Depression is a real illness and, thus, should be taken seriously and managed properly. There are common signs and symptoms, but the condition also takes different forms in different people. The important thing to remember is that depression can be treated and to let those who are depressed know that they are not alone.
What signs and symptoms should you watch out for?
According to the National Institute of Mental Health (NIMH), common signs and symptoms of depression include:
• Persistent sad, anxious, or “empty” mood
• Feelings of hopelessness, pessimism
• Feelings of guilt, worthlessness, helplessness
• Loss of interest or pleasure in hobbies and activities
• Decreased energy, fatigue, being “slowed down”
• Difficulty concentrating, remembering, making decisions
• Difficulty sleeping, early-morning awakening, or oversleeping
• Appetite and/or weight changes
• Thoughts of death or suicide, suicide attempts
• Restlessness, irritability
• Persistent physical symptoms
What are the factors that contribute to depression?
• Life events, such as the loss of a loved one; a traumatic experience, especially during childhood or adolescence; or a difficult relationship.
• A difficult and long-term or fatal medical condition.
• High levels of anxiety during teenage years.
• Intensely stressful situations.
• Certain medications.
• History of depression in the family.
• Brain biology and chemistry.
• Hormonal factors.
Why should depression be taken seriously?
It can take over one’s life. Depression often manifests as sadness, but it is more than that. It can adversely affect various aspects of a person’s life – their relationships, work, studies, sleep, and overall health. The negative emotions and thoughts are often relentless and intense – so much so that, if left untreated, it can manifest as a physical illness and lead to a serious health condition.
It creates isolation. Most people who are depressed feel isolated because they fear being judged as weak, unstable, overly dramatic, or even crazy; and so they keep their suffering to themselves and do not seek help. The persistent stigma that surrounds depression also leads to the very real worry that the person’s relationship/s or job will be jeopardized should they seek treatment and be diagnosed with the condition. The feeling of isolation is both created by others – through their judgment – and the depressed, themselves – when they push people away.

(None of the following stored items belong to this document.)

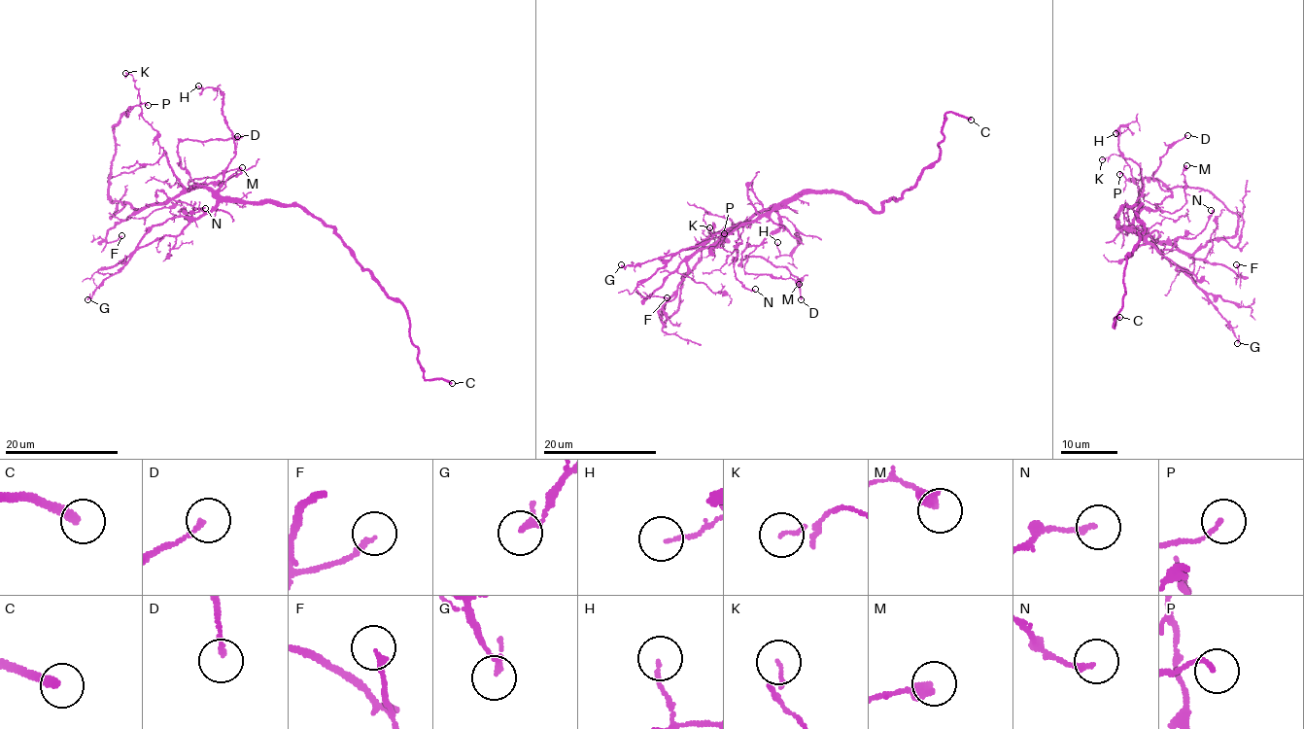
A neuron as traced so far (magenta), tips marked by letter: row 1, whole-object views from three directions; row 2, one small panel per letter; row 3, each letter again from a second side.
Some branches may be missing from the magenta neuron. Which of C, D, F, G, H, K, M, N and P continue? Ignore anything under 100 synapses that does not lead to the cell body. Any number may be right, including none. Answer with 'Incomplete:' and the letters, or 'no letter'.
Incomplete: C

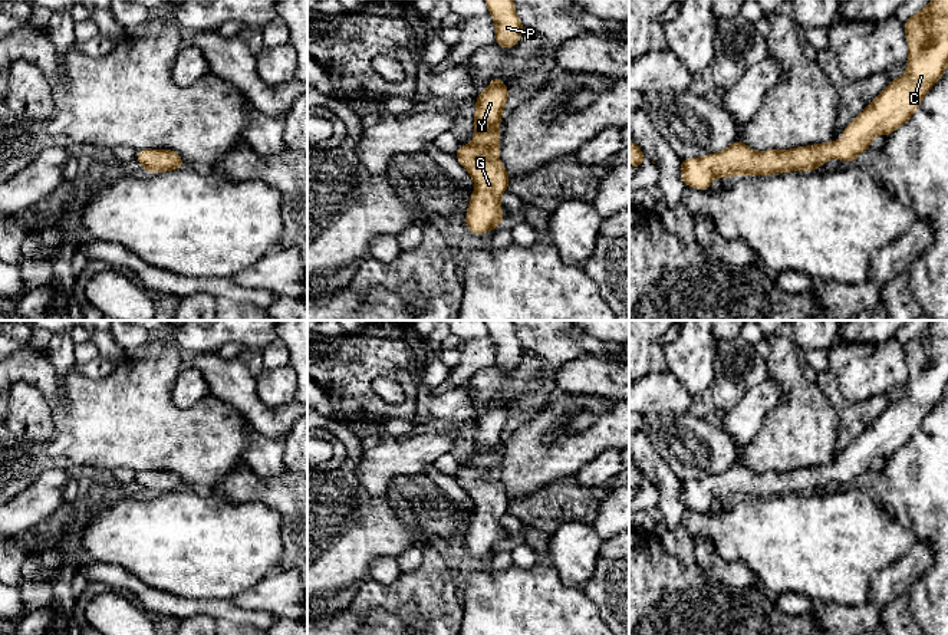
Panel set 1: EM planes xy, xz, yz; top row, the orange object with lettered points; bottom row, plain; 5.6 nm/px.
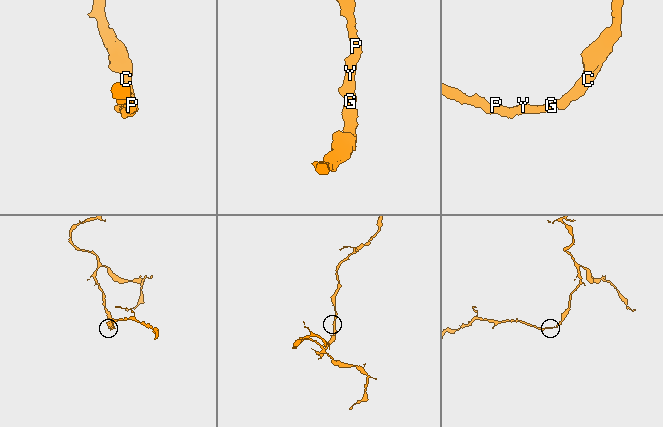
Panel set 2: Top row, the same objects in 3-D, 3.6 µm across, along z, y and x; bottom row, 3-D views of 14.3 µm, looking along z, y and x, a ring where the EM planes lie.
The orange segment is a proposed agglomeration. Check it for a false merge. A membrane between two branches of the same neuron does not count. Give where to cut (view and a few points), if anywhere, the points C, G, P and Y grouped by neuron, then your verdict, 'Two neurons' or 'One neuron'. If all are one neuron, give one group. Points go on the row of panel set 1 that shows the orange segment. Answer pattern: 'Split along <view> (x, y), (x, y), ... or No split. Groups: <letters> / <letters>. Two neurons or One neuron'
No split. Groups: C G P Y. One neuron

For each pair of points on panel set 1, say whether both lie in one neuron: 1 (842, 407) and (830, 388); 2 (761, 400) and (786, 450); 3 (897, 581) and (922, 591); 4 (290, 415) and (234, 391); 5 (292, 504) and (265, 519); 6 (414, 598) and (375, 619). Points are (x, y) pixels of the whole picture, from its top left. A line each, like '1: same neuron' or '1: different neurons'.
1: same neuron
2: different neurons
3: different neurons
4: same neuron
5: different neurons
6: different neurons

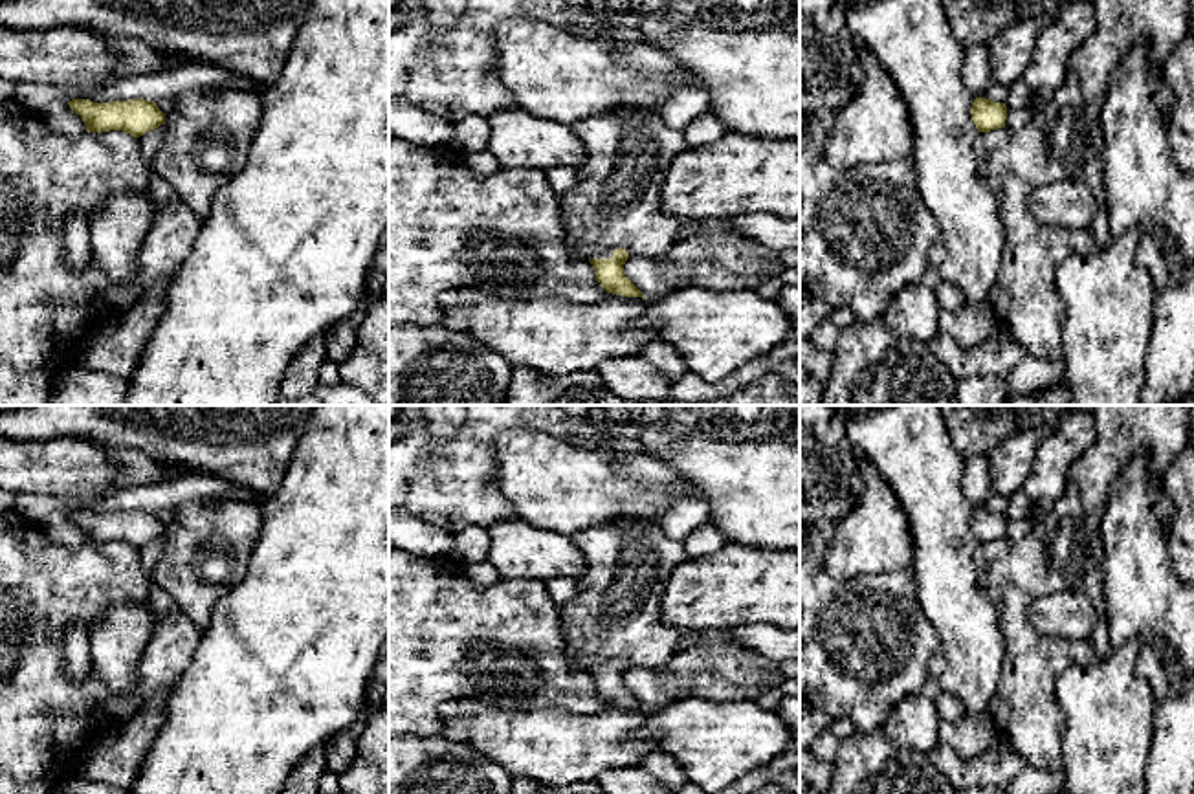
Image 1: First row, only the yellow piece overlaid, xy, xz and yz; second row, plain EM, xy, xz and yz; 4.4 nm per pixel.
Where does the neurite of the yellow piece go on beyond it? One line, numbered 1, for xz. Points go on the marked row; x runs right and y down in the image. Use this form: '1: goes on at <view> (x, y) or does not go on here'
1: does not go on here

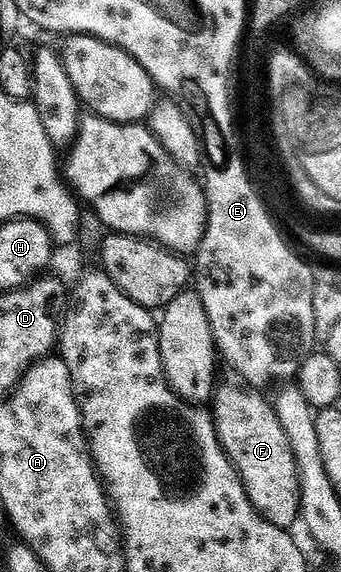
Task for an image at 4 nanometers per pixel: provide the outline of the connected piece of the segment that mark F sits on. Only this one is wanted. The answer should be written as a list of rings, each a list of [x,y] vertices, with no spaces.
[[[246,384],[240,386],[217,387],[212,399],[212,417],[214,427],[218,430],[218,439],[224,448],[224,452],[230,457],[230,462],[237,470],[242,486],[246,489],[246,495],[254,509],[280,529],[289,531],[293,522],[297,523],[300,518],[300,505],[302,502],[301,491],[298,488],[298,465],[294,460],[294,453],[288,444],[288,438],[284,436],[284,428],[280,428],[278,413],[273,405],[257,389]]]

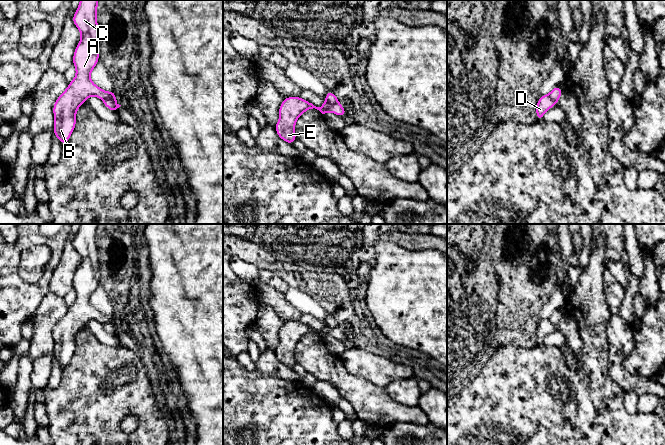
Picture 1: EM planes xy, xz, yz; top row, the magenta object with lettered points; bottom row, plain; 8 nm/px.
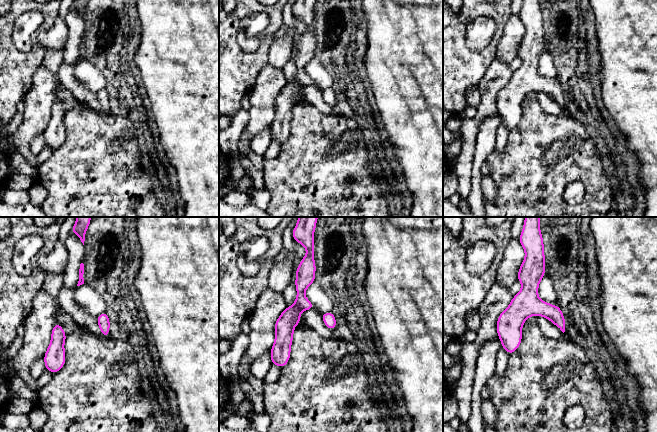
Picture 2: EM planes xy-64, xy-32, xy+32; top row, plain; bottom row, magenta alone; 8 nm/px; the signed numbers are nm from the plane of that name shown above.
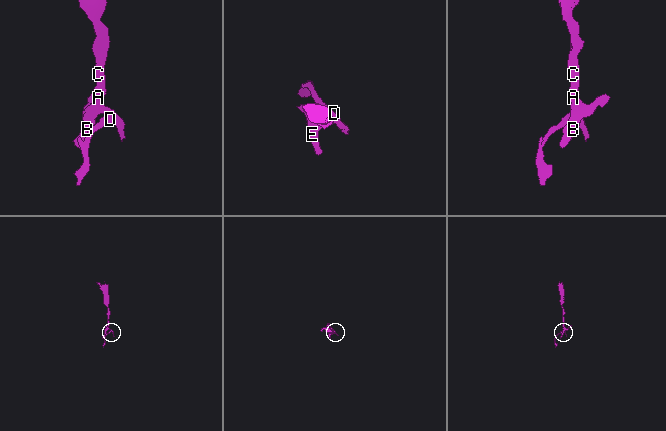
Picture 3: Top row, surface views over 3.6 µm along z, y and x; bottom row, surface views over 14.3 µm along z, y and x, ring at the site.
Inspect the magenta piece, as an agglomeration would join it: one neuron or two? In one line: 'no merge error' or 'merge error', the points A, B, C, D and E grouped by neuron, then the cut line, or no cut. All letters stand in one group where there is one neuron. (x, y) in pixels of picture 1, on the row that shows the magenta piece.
merge error; A B C E / D; cut in xy along (103, 99), (112, 99), (117, 104), (117, 107)

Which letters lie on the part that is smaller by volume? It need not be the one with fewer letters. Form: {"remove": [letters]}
{"remove": ["D"]}

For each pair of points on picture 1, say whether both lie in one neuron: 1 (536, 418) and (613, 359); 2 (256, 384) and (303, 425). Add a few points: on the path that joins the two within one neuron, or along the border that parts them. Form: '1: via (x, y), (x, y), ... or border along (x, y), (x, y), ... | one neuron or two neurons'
1: border along (607, 339), (608, 373), (618, 384) | two neurons
2: via (268, 396), (291, 419) | one neuron

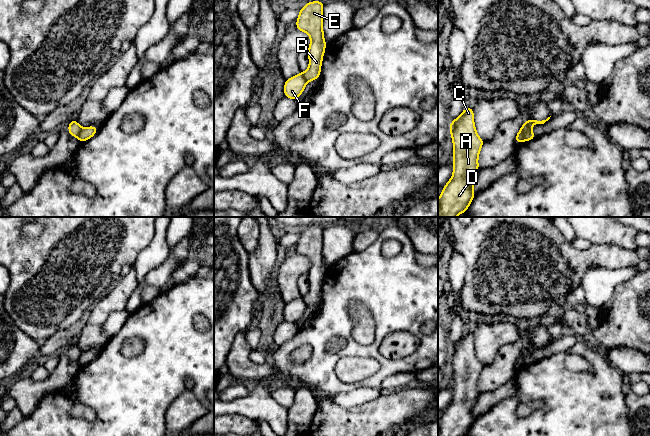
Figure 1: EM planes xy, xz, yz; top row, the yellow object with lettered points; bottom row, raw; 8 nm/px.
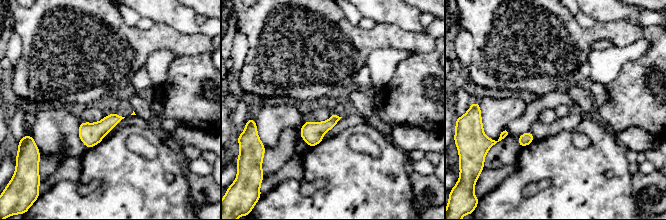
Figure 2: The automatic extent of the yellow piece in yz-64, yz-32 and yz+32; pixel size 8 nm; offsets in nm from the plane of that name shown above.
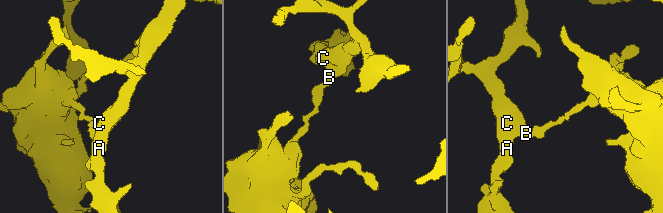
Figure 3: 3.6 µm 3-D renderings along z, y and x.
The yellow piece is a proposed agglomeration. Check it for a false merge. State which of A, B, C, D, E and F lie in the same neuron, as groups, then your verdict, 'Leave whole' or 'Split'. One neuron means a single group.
Groups: A B C D E / F. Split

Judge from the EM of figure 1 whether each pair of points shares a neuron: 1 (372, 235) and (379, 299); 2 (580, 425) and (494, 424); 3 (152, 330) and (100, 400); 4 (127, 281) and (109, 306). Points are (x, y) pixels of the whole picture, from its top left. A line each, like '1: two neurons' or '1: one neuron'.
1: two neurons
2: one neuron
3: one neuron
4: one neuron

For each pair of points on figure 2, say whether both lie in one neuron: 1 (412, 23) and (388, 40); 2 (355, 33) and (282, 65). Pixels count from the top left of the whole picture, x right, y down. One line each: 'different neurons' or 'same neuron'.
1: different neurons
2: same neuron

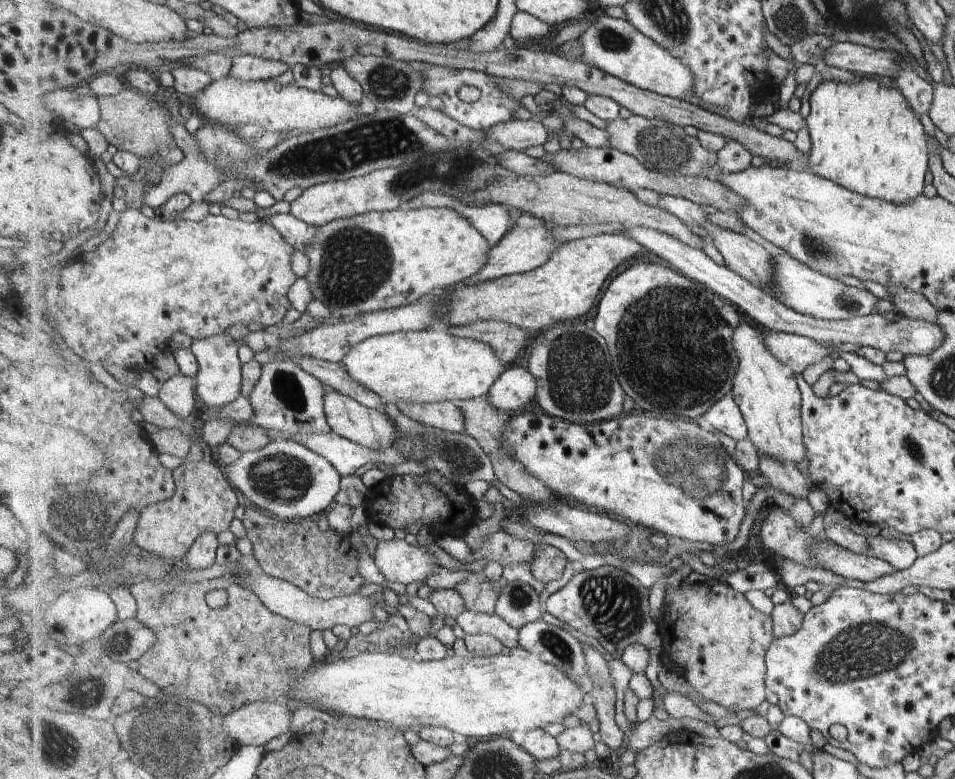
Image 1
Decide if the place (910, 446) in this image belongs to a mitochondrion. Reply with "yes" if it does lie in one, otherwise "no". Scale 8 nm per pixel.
yes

It is destructive. And it can lead to disastrous and tragic outcomes. The emotions, thoughts, and behaviors associated with depression feed on each other, and this is what often leads to the feeling of being “sucked into a black hole” that those who have been depressed for a prolonged period experience. Untreated depression not only has the great potential to destroy relationships, but also entire lives.
If you think that you may be depressed, the NIMH recommends making an appointment with a primary care doctor or a health provider specializing in mental health conditions as soon as possible. If someone you know is showing symptoms of depression and you’re not sure how to help them seek treatment, you may also seek the advice of a family medicine practitioner on how you can safely approach the situation.